• **What to do**: Beginning at the top of the listing, repeat each line exactly until the line with "non-Hodgkin's type, Low" has been repeated too.

• **Provided data**:
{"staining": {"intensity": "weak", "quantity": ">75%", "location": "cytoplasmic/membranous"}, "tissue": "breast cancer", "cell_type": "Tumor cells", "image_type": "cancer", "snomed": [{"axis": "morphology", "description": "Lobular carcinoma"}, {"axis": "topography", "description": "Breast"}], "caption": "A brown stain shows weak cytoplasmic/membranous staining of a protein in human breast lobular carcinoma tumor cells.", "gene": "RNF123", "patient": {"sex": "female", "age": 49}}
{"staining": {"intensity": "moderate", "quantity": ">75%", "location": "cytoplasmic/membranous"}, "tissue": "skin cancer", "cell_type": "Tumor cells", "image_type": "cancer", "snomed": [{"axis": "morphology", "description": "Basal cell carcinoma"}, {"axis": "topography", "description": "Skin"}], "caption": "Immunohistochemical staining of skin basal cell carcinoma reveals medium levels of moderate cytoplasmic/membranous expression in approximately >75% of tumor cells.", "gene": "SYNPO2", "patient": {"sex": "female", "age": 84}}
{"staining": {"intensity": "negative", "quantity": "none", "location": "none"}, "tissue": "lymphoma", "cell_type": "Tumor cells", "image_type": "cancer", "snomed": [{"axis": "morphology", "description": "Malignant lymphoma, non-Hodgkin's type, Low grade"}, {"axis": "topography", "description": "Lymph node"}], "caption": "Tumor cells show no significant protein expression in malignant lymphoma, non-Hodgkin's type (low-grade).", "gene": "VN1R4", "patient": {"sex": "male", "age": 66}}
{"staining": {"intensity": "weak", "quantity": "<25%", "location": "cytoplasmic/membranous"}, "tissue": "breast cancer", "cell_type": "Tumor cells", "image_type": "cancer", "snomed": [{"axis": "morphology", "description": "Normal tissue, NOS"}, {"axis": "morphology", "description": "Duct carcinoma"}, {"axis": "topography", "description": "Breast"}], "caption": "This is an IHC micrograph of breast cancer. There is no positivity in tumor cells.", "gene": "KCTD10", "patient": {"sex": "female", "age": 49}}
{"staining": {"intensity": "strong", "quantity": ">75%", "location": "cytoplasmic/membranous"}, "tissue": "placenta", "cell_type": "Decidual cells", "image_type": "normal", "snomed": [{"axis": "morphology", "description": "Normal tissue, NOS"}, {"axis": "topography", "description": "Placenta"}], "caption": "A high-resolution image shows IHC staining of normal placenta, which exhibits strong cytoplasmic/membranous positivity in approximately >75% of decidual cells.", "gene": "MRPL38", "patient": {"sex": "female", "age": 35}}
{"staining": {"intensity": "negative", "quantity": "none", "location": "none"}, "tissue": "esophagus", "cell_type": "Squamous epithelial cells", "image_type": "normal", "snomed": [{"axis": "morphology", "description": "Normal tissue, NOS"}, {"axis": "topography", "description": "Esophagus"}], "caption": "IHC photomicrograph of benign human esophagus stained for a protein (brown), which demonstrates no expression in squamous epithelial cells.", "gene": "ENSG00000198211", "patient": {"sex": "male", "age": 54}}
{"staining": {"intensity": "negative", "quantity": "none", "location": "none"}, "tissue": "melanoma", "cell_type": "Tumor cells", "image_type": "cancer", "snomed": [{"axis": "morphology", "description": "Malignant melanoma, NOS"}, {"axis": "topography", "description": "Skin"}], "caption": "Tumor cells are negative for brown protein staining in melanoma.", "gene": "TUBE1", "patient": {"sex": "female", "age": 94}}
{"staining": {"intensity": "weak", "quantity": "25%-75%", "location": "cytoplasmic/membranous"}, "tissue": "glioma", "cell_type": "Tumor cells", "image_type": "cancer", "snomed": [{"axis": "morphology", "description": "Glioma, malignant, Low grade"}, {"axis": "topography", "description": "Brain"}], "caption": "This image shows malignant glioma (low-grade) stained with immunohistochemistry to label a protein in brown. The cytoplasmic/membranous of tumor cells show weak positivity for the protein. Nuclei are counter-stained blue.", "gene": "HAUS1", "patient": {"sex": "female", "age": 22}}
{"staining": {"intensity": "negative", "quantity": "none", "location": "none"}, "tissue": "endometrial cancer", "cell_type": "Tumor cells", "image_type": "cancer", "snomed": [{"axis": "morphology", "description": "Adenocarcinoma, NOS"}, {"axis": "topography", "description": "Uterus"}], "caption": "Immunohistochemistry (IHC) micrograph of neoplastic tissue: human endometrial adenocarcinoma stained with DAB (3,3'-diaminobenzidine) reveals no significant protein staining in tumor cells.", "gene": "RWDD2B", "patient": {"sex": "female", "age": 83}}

• **Output for this exercise**:
{"staining": {"intensity": "weak", "quantity": ">75%", "location": "cytoplasmic/membranous"}, "tissue": "breast cancer", "cell_type": "Tumor cells", "image_type": "cancer", "snomed": [{"axis": "morphology", "description": "Lobular carcinoma"}, {"axis": "topography", "description": "Breast"}], "caption": "A brown stain shows weak cytoplasmic/membranous staining of a protein in human breast lobular carcinoma tumor cells.", "gene": "RNF123", "patient": {"sex": "female", "age": 49}}
{"staining": {"intensity": "moderate", "quantity": ">75%", "location": "cytoplasmic/membranous"}, "tissue": "skin cancer", "cell_type": "Tumor cells", "image_type": "cancer", "snomed": [{"axis": "morphology", "description": "Basal cell carcinoma"}, {"axis": "topography", "description": "Skin"}], "caption": "Immunohistochemical staining of skin basal cell carcinoma reveals medium levels of moderate cytoplasmic/membranous expression in approximately >75% of tumor cells.", "gene": "SYNPO2", "patient": {"sex": "female", "age": 84}}
{"staining": {"intensity": "negative", "quantity": "none", "location": "none"}, "tissue": "lymphoma", "cell_type": "Tumor cells", "image_type": "cancer", "snomed": [{"axis": "morphology", "description": "Malignant lymphoma, non-Hodgkin's type, Low grade"}, {"axis": "topography", "description": "Lymph node"}], "caption": "Tumor cells show no significant protein expression in malignant lymphoma, non-Hodgkin's type (low-grade).", "gene": "VN1R4", "patient": {"sex": "male", "age": 66}}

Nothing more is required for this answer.